■ WHAT IS BEING ASKED ■
Restate all data exactly. No images.

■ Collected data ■
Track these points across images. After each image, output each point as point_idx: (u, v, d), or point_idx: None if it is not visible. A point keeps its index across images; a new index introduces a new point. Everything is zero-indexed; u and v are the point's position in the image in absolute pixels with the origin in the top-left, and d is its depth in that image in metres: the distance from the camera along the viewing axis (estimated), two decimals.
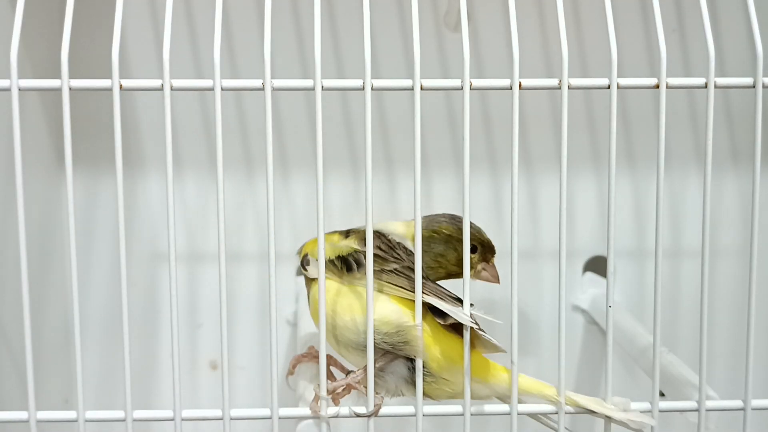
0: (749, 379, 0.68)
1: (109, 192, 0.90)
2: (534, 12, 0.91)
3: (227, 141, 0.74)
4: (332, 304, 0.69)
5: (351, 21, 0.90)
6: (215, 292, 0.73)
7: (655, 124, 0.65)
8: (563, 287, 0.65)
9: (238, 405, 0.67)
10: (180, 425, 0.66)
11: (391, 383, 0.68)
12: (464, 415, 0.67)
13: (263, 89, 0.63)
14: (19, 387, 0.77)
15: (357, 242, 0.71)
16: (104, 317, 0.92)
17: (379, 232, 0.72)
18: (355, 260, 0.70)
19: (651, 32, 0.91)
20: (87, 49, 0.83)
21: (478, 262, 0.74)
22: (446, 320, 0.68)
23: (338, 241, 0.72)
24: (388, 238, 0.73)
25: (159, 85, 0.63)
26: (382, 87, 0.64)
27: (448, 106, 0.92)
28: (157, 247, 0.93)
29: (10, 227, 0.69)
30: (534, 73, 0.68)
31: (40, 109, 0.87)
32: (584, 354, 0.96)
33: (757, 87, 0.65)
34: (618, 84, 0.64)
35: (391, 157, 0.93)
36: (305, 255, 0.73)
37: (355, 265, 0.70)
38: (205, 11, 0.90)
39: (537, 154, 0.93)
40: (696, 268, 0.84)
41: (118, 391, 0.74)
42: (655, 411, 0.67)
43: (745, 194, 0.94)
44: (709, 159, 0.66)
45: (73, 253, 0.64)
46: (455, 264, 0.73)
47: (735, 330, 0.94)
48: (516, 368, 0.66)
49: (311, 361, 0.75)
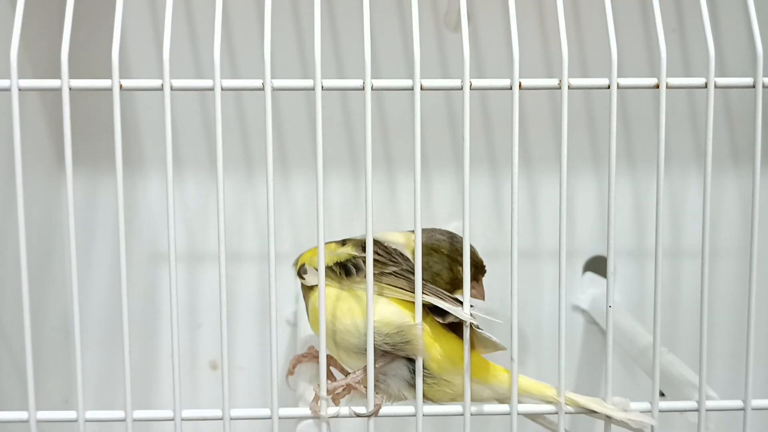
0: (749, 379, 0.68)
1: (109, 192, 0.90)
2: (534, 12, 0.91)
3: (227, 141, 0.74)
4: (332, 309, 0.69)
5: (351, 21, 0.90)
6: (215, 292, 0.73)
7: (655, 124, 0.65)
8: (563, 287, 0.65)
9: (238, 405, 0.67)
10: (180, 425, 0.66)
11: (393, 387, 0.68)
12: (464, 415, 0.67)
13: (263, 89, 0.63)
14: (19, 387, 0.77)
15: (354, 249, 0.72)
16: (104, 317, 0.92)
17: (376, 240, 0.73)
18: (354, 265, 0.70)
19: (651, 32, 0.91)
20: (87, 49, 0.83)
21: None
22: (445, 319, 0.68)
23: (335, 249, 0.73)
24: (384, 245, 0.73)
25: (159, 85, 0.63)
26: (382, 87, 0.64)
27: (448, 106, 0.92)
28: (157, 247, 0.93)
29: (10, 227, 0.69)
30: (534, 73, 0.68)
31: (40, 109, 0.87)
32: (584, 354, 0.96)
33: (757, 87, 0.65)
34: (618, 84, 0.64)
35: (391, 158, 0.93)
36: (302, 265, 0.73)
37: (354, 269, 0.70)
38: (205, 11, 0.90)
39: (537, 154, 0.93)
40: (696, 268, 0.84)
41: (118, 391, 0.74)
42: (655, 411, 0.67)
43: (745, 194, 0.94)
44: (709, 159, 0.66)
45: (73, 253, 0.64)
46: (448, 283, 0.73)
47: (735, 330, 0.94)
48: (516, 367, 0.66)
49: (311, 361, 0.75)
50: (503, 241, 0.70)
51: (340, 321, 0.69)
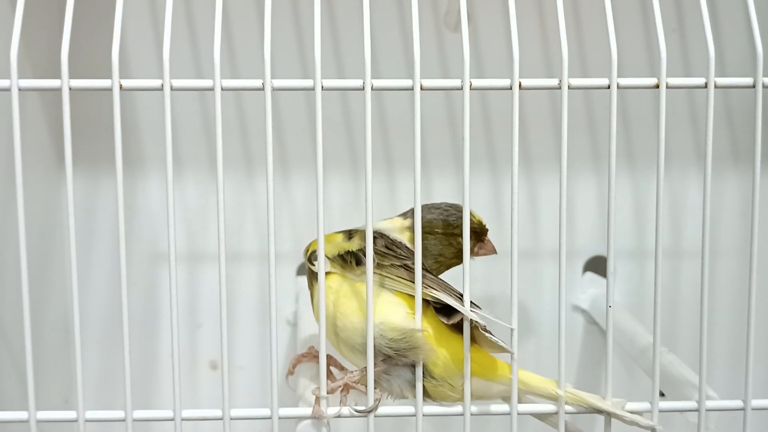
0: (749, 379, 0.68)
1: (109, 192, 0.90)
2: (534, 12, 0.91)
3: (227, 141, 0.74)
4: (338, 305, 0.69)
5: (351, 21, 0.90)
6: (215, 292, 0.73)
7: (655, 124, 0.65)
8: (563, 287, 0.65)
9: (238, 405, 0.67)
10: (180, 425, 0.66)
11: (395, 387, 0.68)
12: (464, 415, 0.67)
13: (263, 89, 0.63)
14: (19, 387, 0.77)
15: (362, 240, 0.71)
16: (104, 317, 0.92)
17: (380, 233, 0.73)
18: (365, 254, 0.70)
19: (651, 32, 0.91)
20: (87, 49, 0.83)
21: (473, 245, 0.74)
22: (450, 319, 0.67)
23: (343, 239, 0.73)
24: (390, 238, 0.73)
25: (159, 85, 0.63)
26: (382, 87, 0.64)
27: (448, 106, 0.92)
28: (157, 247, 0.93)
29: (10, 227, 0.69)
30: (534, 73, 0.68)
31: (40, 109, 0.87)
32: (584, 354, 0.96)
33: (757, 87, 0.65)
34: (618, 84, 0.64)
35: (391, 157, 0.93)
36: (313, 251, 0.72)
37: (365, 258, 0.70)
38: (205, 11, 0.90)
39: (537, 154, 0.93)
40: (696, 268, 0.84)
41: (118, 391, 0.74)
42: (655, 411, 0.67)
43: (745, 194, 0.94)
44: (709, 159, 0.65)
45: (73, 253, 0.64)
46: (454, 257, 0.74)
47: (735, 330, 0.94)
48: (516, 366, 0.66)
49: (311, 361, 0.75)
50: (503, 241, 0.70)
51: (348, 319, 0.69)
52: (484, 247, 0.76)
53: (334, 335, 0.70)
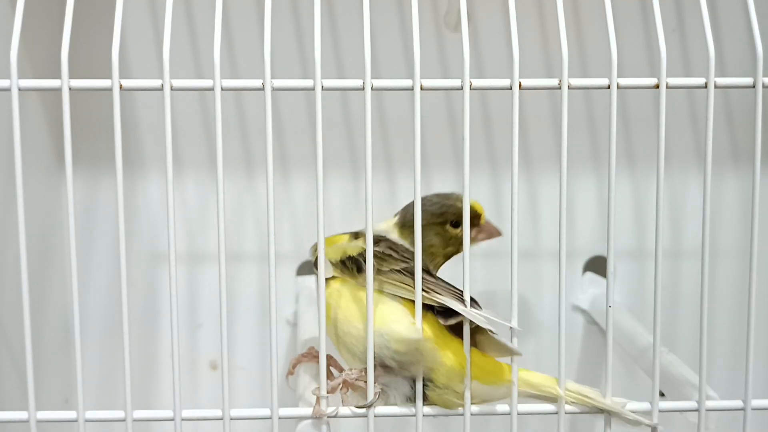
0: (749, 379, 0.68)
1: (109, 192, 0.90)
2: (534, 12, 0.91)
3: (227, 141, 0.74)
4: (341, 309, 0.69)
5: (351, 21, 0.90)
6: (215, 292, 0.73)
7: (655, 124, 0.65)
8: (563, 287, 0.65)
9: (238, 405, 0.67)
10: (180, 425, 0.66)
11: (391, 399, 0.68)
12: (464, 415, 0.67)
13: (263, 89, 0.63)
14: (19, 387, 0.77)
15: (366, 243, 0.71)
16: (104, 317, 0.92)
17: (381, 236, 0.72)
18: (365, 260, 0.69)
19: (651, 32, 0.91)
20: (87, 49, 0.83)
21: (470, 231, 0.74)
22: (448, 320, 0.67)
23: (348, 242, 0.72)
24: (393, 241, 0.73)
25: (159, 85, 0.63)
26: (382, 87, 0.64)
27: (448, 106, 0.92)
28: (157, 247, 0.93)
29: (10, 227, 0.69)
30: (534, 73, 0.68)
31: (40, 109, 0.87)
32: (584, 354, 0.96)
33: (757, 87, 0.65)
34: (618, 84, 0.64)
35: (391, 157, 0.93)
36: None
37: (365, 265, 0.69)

■ RESPONSE BELOW ■
Track these points across images. After each image, output each point as point_idx: (u, v, d), or point_idx: None if it is not visible. A point keeps its index across images; a new index introduces a new point. Everything is zero-indexed; u and v are the point's position in the image in absolute pixels with the origin in the top-left, and d is its depth in that image in metres: the distance from the camera along the viewing axis (estimated), two decimals.
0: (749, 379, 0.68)
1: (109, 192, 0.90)
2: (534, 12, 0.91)
3: (227, 141, 0.74)
4: (332, 304, 0.69)
5: (351, 21, 0.90)
6: (215, 292, 0.73)
7: (655, 124, 0.65)
8: (563, 287, 0.65)
9: (238, 405, 0.67)
10: (180, 425, 0.66)
11: (391, 383, 0.68)
12: (464, 415, 0.67)
13: (263, 89, 0.63)
14: (19, 387, 0.77)
15: (357, 242, 0.71)
16: (104, 317, 0.92)
17: (379, 232, 0.72)
18: (355, 260, 0.70)
19: (651, 32, 0.91)
20: (87, 49, 0.83)
21: (478, 262, 0.74)
22: (446, 320, 0.68)
23: (338, 241, 0.72)
24: (388, 238, 0.73)
25: (159, 85, 0.63)
26: (382, 87, 0.64)
27: (448, 106, 0.92)
28: (157, 247, 0.93)
29: (10, 227, 0.69)
30: (534, 73, 0.68)
31: (40, 109, 0.87)
32: (584, 354, 0.96)
33: (757, 87, 0.65)
34: (618, 84, 0.64)
35: (391, 157, 0.93)
36: (305, 255, 0.73)
37: (355, 265, 0.70)
38: (205, 11, 0.90)
39: (537, 154, 0.93)
40: (696, 268, 0.84)
41: (118, 391, 0.74)
42: (655, 411, 0.67)
43: (745, 194, 0.94)
44: (709, 159, 0.66)
45: (73, 253, 0.64)
46: (455, 264, 0.73)
47: (735, 330, 0.94)
48: (516, 368, 0.66)
49: (311, 361, 0.75)
0: (749, 379, 0.68)
1: (109, 192, 0.90)
2: (534, 12, 0.91)
3: (227, 141, 0.74)
4: (332, 309, 0.69)
5: (351, 21, 0.90)
6: (215, 292, 0.73)
7: (655, 124, 0.65)
8: (563, 287, 0.65)
9: (238, 405, 0.67)
10: (180, 425, 0.66)
11: (393, 387, 0.68)
12: (464, 415, 0.67)
13: (263, 89, 0.63)
14: (19, 387, 0.77)
15: (354, 249, 0.72)
16: (104, 317, 0.92)
17: (376, 240, 0.73)
18: (354, 265, 0.70)
19: (651, 32, 0.91)
20: (87, 49, 0.83)
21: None
22: (445, 319, 0.68)
23: (335, 249, 0.73)
24: (384, 245, 0.73)
25: (159, 85, 0.63)
26: (382, 87, 0.64)
27: (448, 106, 0.92)
28: (157, 247, 0.93)
29: (10, 227, 0.69)
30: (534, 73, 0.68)
31: (40, 109, 0.87)
32: (584, 354, 0.96)
33: (757, 87, 0.65)
34: (618, 84, 0.64)
35: (391, 158, 0.93)
36: (302, 265, 0.73)
37: (354, 269, 0.70)
38: (205, 11, 0.90)
39: (537, 154, 0.93)
40: (696, 268, 0.84)
41: (118, 391, 0.74)
42: (655, 411, 0.67)
43: (745, 194, 0.94)
44: (709, 159, 0.66)
45: (73, 253, 0.64)
46: (448, 283, 0.73)
47: (735, 330, 0.94)
48: (516, 367, 0.66)
49: (311, 361, 0.75)
50: (503, 241, 0.70)
51: (340, 321, 0.69)
0: (749, 379, 0.68)
1: (109, 192, 0.90)
2: (534, 12, 0.91)
3: (227, 141, 0.74)
4: (338, 305, 0.69)
5: (351, 21, 0.90)
6: (215, 292, 0.73)
7: (655, 124, 0.65)
8: (563, 287, 0.65)
9: (238, 405, 0.67)
10: (180, 425, 0.66)
11: (395, 387, 0.68)
12: (464, 415, 0.67)
13: (263, 89, 0.63)
14: (19, 387, 0.77)
15: (362, 240, 0.71)
16: (104, 317, 0.92)
17: (380, 233, 0.73)
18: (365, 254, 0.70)
19: (651, 32, 0.91)
20: (87, 49, 0.83)
21: (473, 245, 0.74)
22: (450, 319, 0.67)
23: (343, 239, 0.73)
24: (390, 238, 0.73)
25: (159, 85, 0.63)
26: (382, 87, 0.64)
27: (448, 106, 0.92)
28: (157, 247, 0.93)
29: (10, 227, 0.69)
30: (534, 73, 0.68)
31: (40, 109, 0.87)
32: (584, 354, 0.96)
33: (757, 87, 0.65)
34: (618, 84, 0.64)
35: (391, 157, 0.93)
36: (313, 251, 0.72)
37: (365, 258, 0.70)
38: (205, 11, 0.90)
39: (537, 154, 0.93)
40: (696, 268, 0.84)
41: (118, 391, 0.74)
42: (655, 411, 0.67)
43: (745, 194, 0.94)
44: (709, 159, 0.65)
45: (73, 253, 0.64)
46: (454, 257, 0.74)
47: (735, 330, 0.94)
48: (516, 366, 0.66)
49: (311, 361, 0.75)
50: (503, 241, 0.70)
51: (348, 319, 0.69)
52: (484, 247, 0.76)
53: (334, 335, 0.70)
0: (749, 379, 0.68)
1: (109, 192, 0.90)
2: (534, 12, 0.91)
3: (227, 141, 0.74)
4: (341, 309, 0.69)
5: (351, 21, 0.90)
6: (215, 292, 0.73)
7: (655, 124, 0.65)
8: (563, 287, 0.65)
9: (238, 405, 0.67)
10: (180, 425, 0.66)
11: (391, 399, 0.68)
12: (464, 415, 0.67)
13: (263, 89, 0.63)
14: (19, 387, 0.77)
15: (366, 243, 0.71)
16: (104, 317, 0.92)
17: (381, 236, 0.72)
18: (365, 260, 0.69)
19: (651, 32, 0.91)
20: (87, 49, 0.83)
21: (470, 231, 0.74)
22: (448, 320, 0.67)
23: (348, 242, 0.72)
24: (393, 241, 0.73)
25: (159, 85, 0.63)
26: (382, 87, 0.64)
27: (448, 106, 0.92)
28: (157, 247, 0.93)
29: (10, 227, 0.69)
30: (534, 73, 0.68)
31: (40, 109, 0.87)
32: (584, 354, 0.96)
33: (757, 87, 0.65)
34: (618, 84, 0.64)
35: (391, 157, 0.93)
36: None
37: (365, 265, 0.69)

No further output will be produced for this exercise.